The labor and management groups of South Korea’s fourth-largest automaker Ssangyong Motor Co. have reached an agreement to reinstate all 119 workers who were laid off during the company’s 2009 restructuring, raising hopes a nearly decade-long labor dispute that has weighed on the company would come to an end.
Representatives from Ssangyong Motor management and labor union, Korean Metal Workers’ Union’s Ssangyong Motor branch, and the Economic Social and Labor Council on Friday tentatively agreed that Ssangyong Motor management will rehire 60 percent of 119 laid off workers by the end of this year and the remaining by end of June next year.
Following the agreement, the Korean Metal Workers’ Union’s Ssangyong Motor branch decided to halt all rallies and sit-ins against the management and remove related equipment and banners. The branch said it will not raise criminal and civil actions against the company unless it violates the latest deal.
With the latest development, Ssangyong Motor would be able to focus more on its operations after it has been grappling with protracted disputes with former workers who were sacked in 2009 when the company was placed under court receivership.

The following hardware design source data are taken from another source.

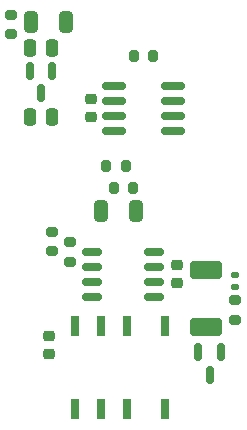
<source format=gbr>
%TF.GenerationSoftware,KiCad,Pcbnew,9.0.1*%
%TF.CreationDate,2025-08-02T01:33:37-07:00*%
%TF.ProjectId,bottom,626f7474-6f6d-42e6-9b69-6361645f7063,A1*%
%TF.SameCoordinates,PX578c1c0PY3d09000*%
%TF.FileFunction,Paste,Top*%
%TF.FilePolarity,Positive*%
%FSLAX46Y46*%
G04 Gerber Fmt 4.6, Leading zero omitted, Abs format (unit mm)*
G04 Created by KiCad (PCBNEW 9.0.1) date 2025-08-02 01:33:37*
%MOMM*%
%LPD*%
G01*
G04 APERTURE LIST*
G04 Aperture macros list*
%AMRoundRect*
0 Rectangle with rounded corners*
0 $1 Rounding radius*
0 $2 $3 $4 $5 $6 $7 $8 $9 X,Y pos of 4 corners*
0 Add a 4 corners polygon primitive as box body*
4,1,4,$2,$3,$4,$5,$6,$7,$8,$9,$2,$3,0*
0 Add four circle primitives for the rounded corners*
1,1,$1+$1,$2,$3*
1,1,$1+$1,$4,$5*
1,1,$1+$1,$6,$7*
1,1,$1+$1,$8,$9*
0 Add four rect primitives between the rounded corners*
20,1,$1+$1,$2,$3,$4,$5,0*
20,1,$1+$1,$4,$5,$6,$7,0*
20,1,$1+$1,$6,$7,$8,$9,0*
20,1,$1+$1,$8,$9,$2,$3,0*%
G04 Aperture macros list end*
%ADD10RoundRect,0.250000X-0.250000X-0.475000X0.250000X-0.475000X0.250000X0.475000X-0.250000X0.475000X0*%
%ADD11RoundRect,0.200000X-0.200000X-0.275000X0.200000X-0.275000X0.200000X0.275000X-0.200000X0.275000X0*%
%ADD12RoundRect,0.200000X-0.275000X0.200000X-0.275000X-0.200000X0.275000X-0.200000X0.275000X0.200000X0*%
%ADD13R,0.800000X1.800000*%
%ADD14RoundRect,0.200000X0.200000X0.275000X-0.200000X0.275000X-0.200000X-0.275000X0.200000X-0.275000X0*%
%ADD15RoundRect,0.225000X-0.250000X0.225000X-0.250000X-0.225000X0.250000X-0.225000X0.250000X0.225000X0*%
%ADD16RoundRect,0.150000X0.825000X0.150000X-0.825000X0.150000X-0.825000X-0.150000X0.825000X-0.150000X0*%
%ADD17RoundRect,0.135000X0.185000X-0.135000X0.185000X0.135000X-0.185000X0.135000X-0.185000X-0.135000X0*%
%ADD18RoundRect,0.150000X-0.150000X0.587500X-0.150000X-0.587500X0.150000X-0.587500X0.150000X0.587500X0*%
%ADD19RoundRect,0.150000X0.675000X0.150000X-0.675000X0.150000X-0.675000X-0.150000X0.675000X-0.150000X0*%
%ADD20RoundRect,0.250000X0.325000X0.650000X-0.325000X0.650000X-0.325000X-0.650000X0.325000X-0.650000X0*%
%ADD21RoundRect,0.250000X-0.325000X-0.650000X0.325000X-0.650000X0.325000X0.650000X-0.325000X0.650000X0*%
%ADD22RoundRect,0.225000X0.250000X-0.225000X0.250000X0.225000X-0.250000X0.225000X-0.250000X-0.225000X0*%
%ADD23RoundRect,0.250000X1.100000X-0.500000X1.100000X0.500000X-1.100000X0.500000X-1.100000X-0.500000X0*%
G04 APERTURE END LIST*
D10*
%TO.C,C2*%
X9413000Y-24426000D03*
X11313000Y-24426000D03*
%TD*%
D11*
%TO.C,R6*%
X18237000Y-25096000D03*
X19887000Y-25096000D03*
%TD*%
D12*
%TO.C,R4*%
X11339000Y-40011000D03*
X11339000Y-41661000D03*
%TD*%
D13*
%TO.C,K1*%
X20865000Y-48025000D03*
X17665000Y-48025000D03*
X15465000Y-48025000D03*
X13265000Y-48025000D03*
X13265000Y-55025000D03*
X15465000Y-55025000D03*
X17665000Y-55025000D03*
X20865000Y-55025000D03*
%TD*%
D14*
%TO.C,R3*%
X17557229Y-34436000D03*
X15907229Y-34436000D03*
%TD*%
D15*
%TO.C,C7*%
X11061000Y-48832000D03*
X11061000Y-50382000D03*
%TD*%
D16*
%TO.C,U2*%
X21537000Y-31446000D03*
X21537000Y-30176000D03*
X21537000Y-28906000D03*
X21537000Y-27636000D03*
X16587000Y-27636000D03*
X16587000Y-28906000D03*
X16587000Y-30176000D03*
X16587000Y-31446000D03*
%TD*%
D17*
%TO.C,R8*%
X26809000Y-44658000D03*
X26809000Y-43638000D03*
%TD*%
D15*
%TO.C,C6*%
X21857000Y-42792000D03*
X21857000Y-44342000D03*
%TD*%
D12*
%TO.C,R5*%
X12839000Y-40900000D03*
X12839000Y-42550000D03*
%TD*%
D18*
%TO.C,U3*%
X11313000Y-26409500D03*
X9413000Y-26409500D03*
X10363000Y-28284500D03*
%TD*%
D14*
%TO.C,R2*%
X18192229Y-36341000D03*
X16542229Y-36341000D03*
%TD*%
D19*
%TO.C,U1*%
X19964000Y-45535000D03*
X19964000Y-44265000D03*
X19964000Y-42995000D03*
X19964000Y-41725000D03*
X14714000Y-41725000D03*
X14714000Y-42995000D03*
X14714000Y-44265000D03*
X14714000Y-45535000D03*
%TD*%
D20*
%TO.C,C3*%
X18427000Y-38246000D03*
X15477000Y-38246000D03*
%TD*%
D21*
%TO.C,C1*%
X9523000Y-22267000D03*
X12473000Y-22267000D03*
%TD*%
D22*
%TO.C,C5*%
X14617000Y-30316000D03*
X14617000Y-28766000D03*
%TD*%
D23*
%TO.C,D1*%
X24330000Y-48030000D03*
X24330000Y-43230000D03*
%TD*%
D10*
%TO.C,C4*%
X9413000Y-30268000D03*
X11313000Y-30268000D03*
%TD*%
D12*
%TO.C,R7*%
X26831000Y-45826000D03*
X26831000Y-47476000D03*
%TD*%
%TO.C,R1*%
X7883000Y-21656000D03*
X7883000Y-23306000D03*
%TD*%
D18*
%TO.C,Q1*%
X25600000Y-50230000D03*
X23700000Y-50230000D03*
X24650000Y-52105000D03*
%TD*%
M02*

</source>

During the company’s restructuring nine years ago, the company asked 900 workers to choose either unpaid leave or voluntary retirement and fired those who refused to choose either option. That decision has resulted in years-long labor disputes that have often marred the company’s operations and became social issues with some laid-off workers committing suicide, demanding for their job reinstatement.

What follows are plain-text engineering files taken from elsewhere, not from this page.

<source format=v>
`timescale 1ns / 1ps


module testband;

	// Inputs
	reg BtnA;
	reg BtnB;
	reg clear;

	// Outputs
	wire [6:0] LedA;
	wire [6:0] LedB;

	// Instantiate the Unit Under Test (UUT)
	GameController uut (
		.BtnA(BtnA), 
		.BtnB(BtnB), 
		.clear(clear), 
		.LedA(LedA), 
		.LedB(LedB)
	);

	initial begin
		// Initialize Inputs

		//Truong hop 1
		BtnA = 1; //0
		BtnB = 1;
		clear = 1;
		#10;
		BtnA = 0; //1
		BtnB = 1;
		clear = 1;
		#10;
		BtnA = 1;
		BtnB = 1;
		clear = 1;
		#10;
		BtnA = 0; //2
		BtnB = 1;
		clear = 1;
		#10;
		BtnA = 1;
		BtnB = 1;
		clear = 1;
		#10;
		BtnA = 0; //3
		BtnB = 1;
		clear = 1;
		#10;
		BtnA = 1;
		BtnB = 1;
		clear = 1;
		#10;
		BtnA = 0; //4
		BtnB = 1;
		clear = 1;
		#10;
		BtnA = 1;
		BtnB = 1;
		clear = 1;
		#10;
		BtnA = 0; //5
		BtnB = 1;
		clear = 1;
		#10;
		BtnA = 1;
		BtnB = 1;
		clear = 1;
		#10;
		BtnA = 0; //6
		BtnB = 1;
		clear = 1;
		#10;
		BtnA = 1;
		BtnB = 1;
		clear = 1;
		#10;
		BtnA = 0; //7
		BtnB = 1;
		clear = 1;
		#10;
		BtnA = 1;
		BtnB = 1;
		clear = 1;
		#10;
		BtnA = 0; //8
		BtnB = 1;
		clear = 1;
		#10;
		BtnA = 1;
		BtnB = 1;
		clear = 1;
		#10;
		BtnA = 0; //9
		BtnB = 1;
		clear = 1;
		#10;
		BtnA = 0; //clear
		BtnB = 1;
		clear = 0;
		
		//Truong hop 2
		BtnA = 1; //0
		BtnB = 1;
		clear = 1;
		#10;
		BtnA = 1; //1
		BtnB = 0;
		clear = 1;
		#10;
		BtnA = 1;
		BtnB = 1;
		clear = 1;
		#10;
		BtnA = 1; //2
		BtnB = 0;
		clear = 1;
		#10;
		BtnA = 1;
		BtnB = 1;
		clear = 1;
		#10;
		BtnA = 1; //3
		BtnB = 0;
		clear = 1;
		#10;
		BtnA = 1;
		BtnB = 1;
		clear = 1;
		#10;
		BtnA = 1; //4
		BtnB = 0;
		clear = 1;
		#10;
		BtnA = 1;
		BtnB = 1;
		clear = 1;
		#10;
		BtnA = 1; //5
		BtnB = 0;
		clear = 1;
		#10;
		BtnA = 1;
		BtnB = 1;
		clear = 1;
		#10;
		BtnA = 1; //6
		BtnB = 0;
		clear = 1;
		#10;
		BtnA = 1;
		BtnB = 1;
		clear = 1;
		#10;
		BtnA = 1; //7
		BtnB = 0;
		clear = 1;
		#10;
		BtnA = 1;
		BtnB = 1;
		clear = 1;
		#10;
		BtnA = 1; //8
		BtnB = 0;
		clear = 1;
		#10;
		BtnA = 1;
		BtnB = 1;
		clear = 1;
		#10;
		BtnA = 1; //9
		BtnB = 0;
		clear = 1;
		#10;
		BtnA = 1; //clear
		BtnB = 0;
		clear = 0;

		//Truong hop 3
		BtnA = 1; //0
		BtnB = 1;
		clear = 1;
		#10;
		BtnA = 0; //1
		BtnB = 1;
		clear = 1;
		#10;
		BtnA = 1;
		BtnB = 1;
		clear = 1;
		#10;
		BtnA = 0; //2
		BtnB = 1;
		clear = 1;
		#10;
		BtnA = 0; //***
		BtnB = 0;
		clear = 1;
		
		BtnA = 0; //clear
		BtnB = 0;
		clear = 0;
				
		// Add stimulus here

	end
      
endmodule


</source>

After Indian auto giant Mahindra-Mahindra took over Korea’s smallest carmaker in 2011, it vowed to settle the issues regarding workers who involuntarily left the company.
In 2013, 454 workers who had chosen unpaid leave were all reinstated, but 165 first workers were not allowed to come back. In 2015, the company and its union agreed to gradually reinstate the fired workers after a series of negotiations.
Following the latest agreement to rehire all 119 fired workers, the Economic Social and Labor Council, a presidential advisory body has decided to introduce support measures after discussions with related ministries for business normalization and to reduce cost burden on the company to cover up for the reinstated workers.
The council also plans to introduce additional government support measures for the carmaker’s steady growth. Detailed action plans will also be discussed further by a shared growth committee consisting of representatives from management and labor groups.